++++ Records to process
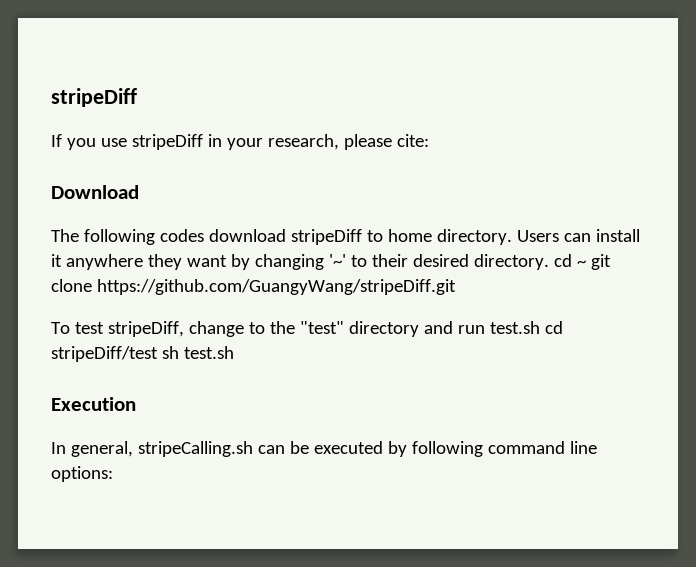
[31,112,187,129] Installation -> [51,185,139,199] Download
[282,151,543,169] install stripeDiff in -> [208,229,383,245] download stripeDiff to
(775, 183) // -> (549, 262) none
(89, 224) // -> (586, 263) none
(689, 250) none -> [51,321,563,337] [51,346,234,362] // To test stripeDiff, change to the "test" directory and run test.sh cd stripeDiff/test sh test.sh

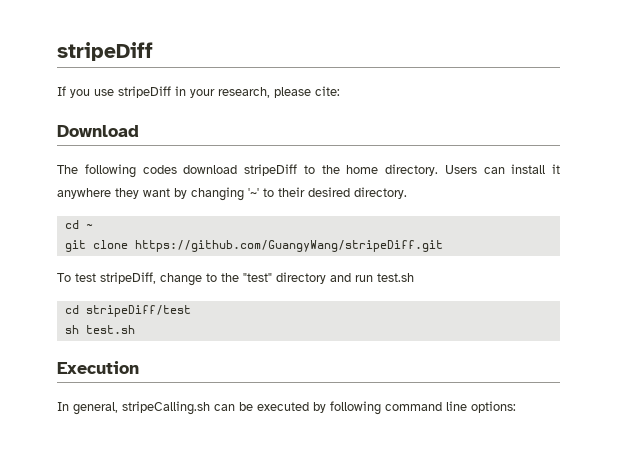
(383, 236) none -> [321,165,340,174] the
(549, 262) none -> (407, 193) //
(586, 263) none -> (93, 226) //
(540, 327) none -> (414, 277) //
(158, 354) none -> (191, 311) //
++++++++
++++ Records to process
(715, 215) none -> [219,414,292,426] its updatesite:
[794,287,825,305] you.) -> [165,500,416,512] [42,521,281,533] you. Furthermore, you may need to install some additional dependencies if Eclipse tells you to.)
++++++++
++++ Records to process
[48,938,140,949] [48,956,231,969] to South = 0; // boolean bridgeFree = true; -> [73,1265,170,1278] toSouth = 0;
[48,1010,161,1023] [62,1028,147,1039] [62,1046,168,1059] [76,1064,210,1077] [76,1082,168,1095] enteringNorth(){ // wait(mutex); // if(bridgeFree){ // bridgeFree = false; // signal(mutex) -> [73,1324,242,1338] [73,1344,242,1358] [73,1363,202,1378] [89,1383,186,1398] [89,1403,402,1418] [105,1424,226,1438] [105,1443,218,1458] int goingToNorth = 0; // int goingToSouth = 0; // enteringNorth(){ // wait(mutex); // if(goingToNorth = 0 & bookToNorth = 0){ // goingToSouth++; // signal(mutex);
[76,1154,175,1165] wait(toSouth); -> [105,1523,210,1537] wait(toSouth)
++++++++
**What you will do**
What you write out is the stretch of entries from the line containing "(89, 224) // -> (586, 263) none" to the line containing "(158, 354) none -> (191, 311) //", word for word, with both end lines and no pictures.

**Solution for this problem**
(89, 224) // -> (586, 263) none
(689, 250) none -> [51,321,563,337] [51,346,234,362] // To test stripeDiff, change to the "test" directory and run test.sh cd stripeDiff/test sh test.sh

(383, 236) none -> [321,165,340,174] the
(549, 262) none -> (407, 193) //
(586, 263) none -> (93, 226) //
(540, 327) none -> (414, 277) //
(158, 354) none -> (191, 311) //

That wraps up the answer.